─── RECORD EXTRACTS ───

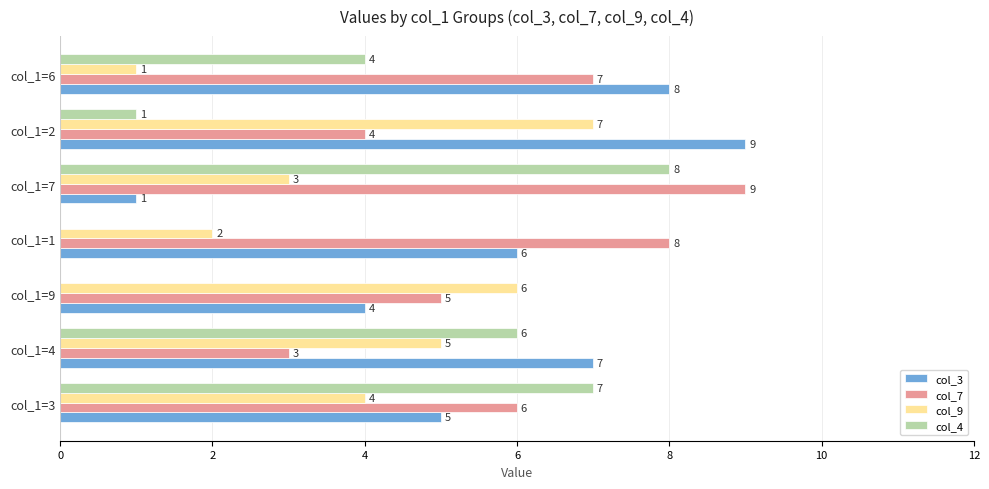

What is the sum of the col_7 values at col_1=3 and col_1=4?

9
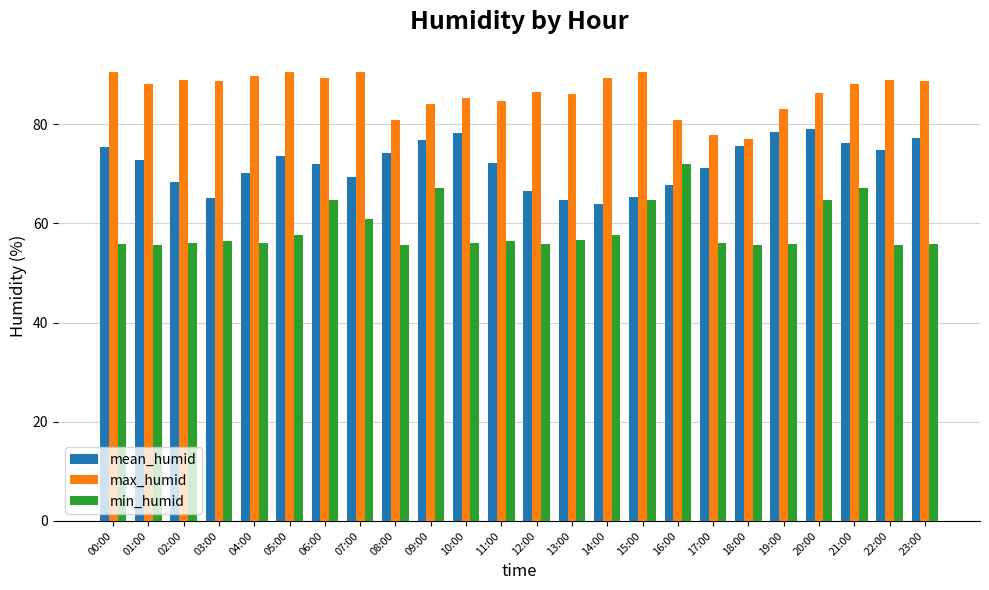

What is the highest value of the max_humid series?

90.5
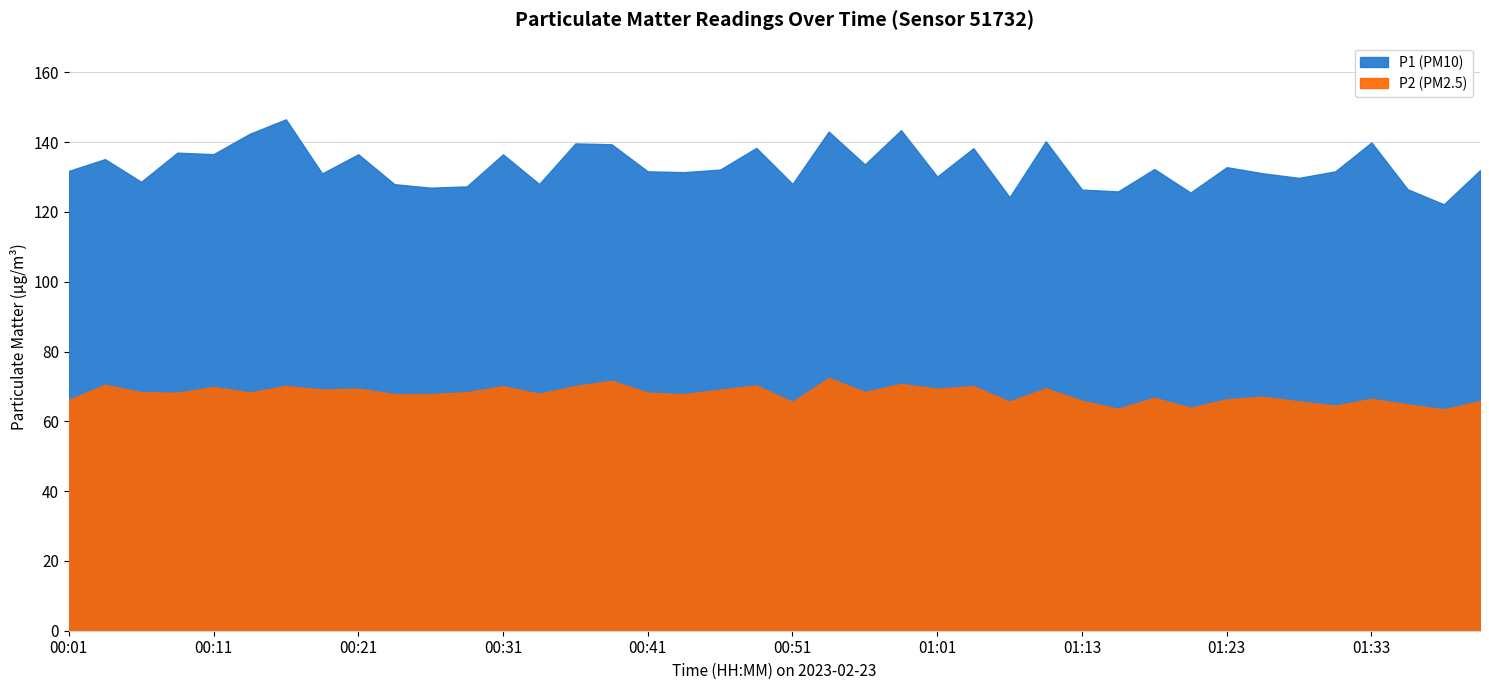

What is the label of the 11th point from the left?

00:26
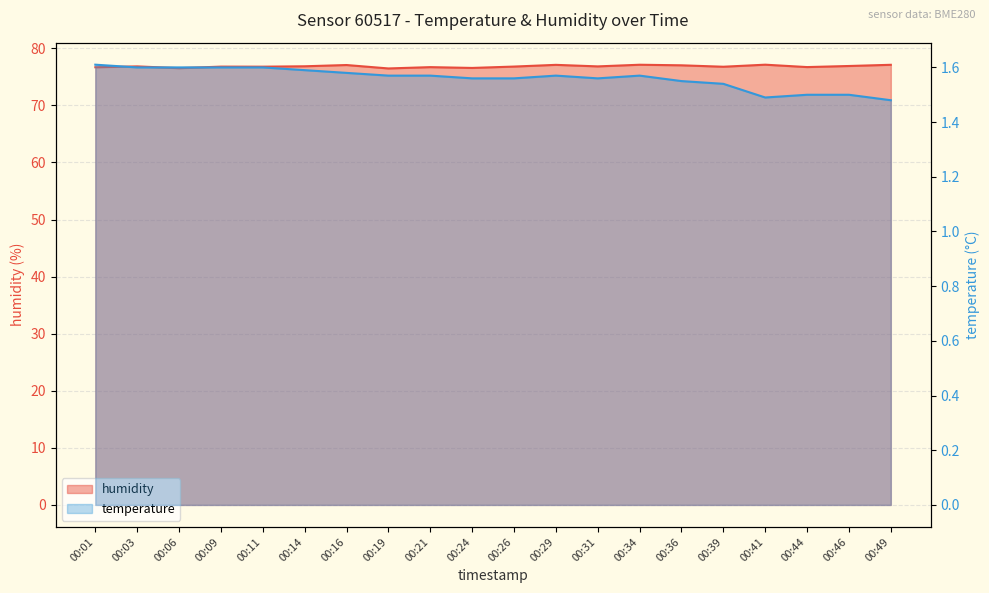

Rank the series by their average value, from lowest to highest.

temperature, humidity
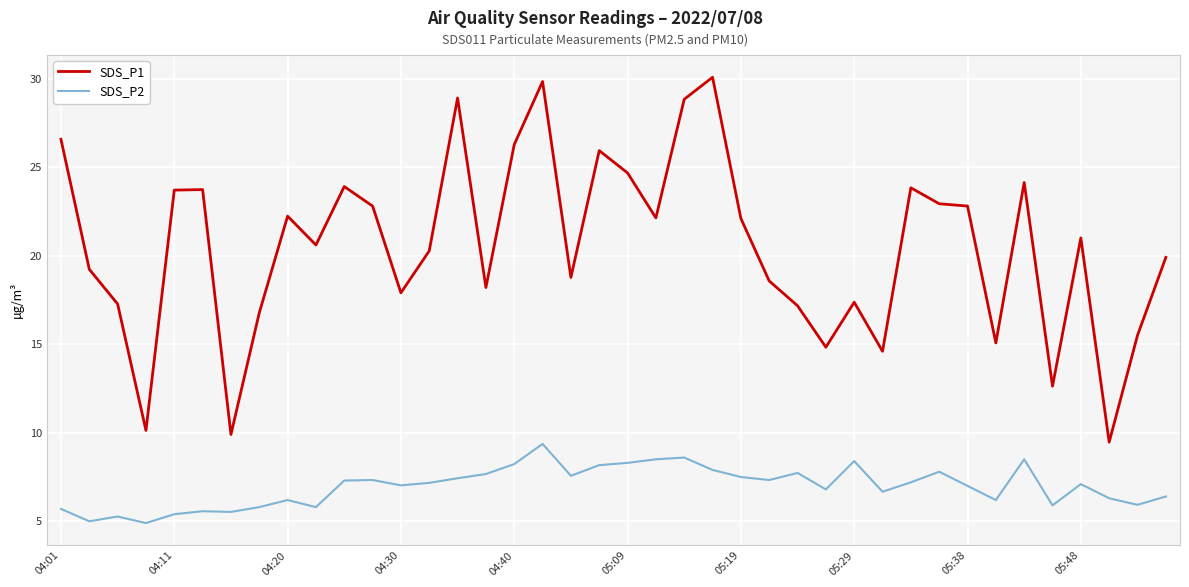

What is the lowest value of the SDS_P2 series?

4.9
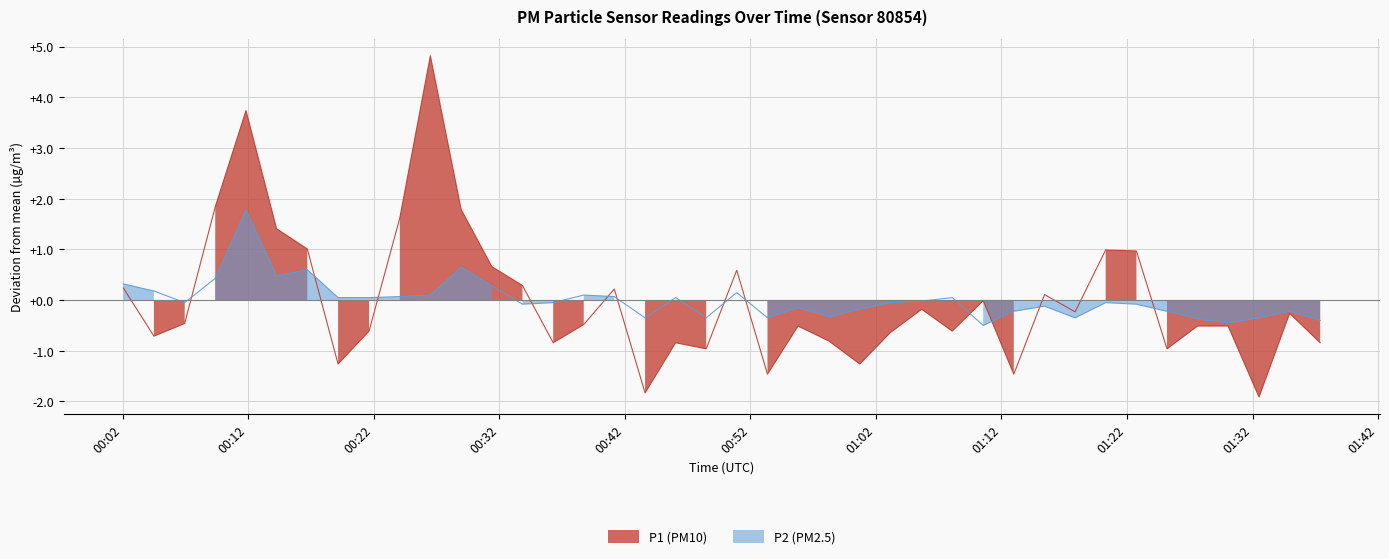

How many lines are shown in the chart?

2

───

WHAT YOU ARE ASKED TO DO :: Please write out all of the rows above again, swapping "series" for "data series" each time it appears and changing nothing else. Omit the pictures.

TASK ANSWER ::
What is the sum of the col_7 values at col_1=3 and col_1=4?

9

What is the highest value of the max_humid data series?

90.5

What is the label of the 11th point from the left?

00:26

Rank the data series by their average value, from lowest to highest.

temperature, humidity

What is the lowest value of the SDS_P2 data series?

4.9

How many lines are shown in the chart?

2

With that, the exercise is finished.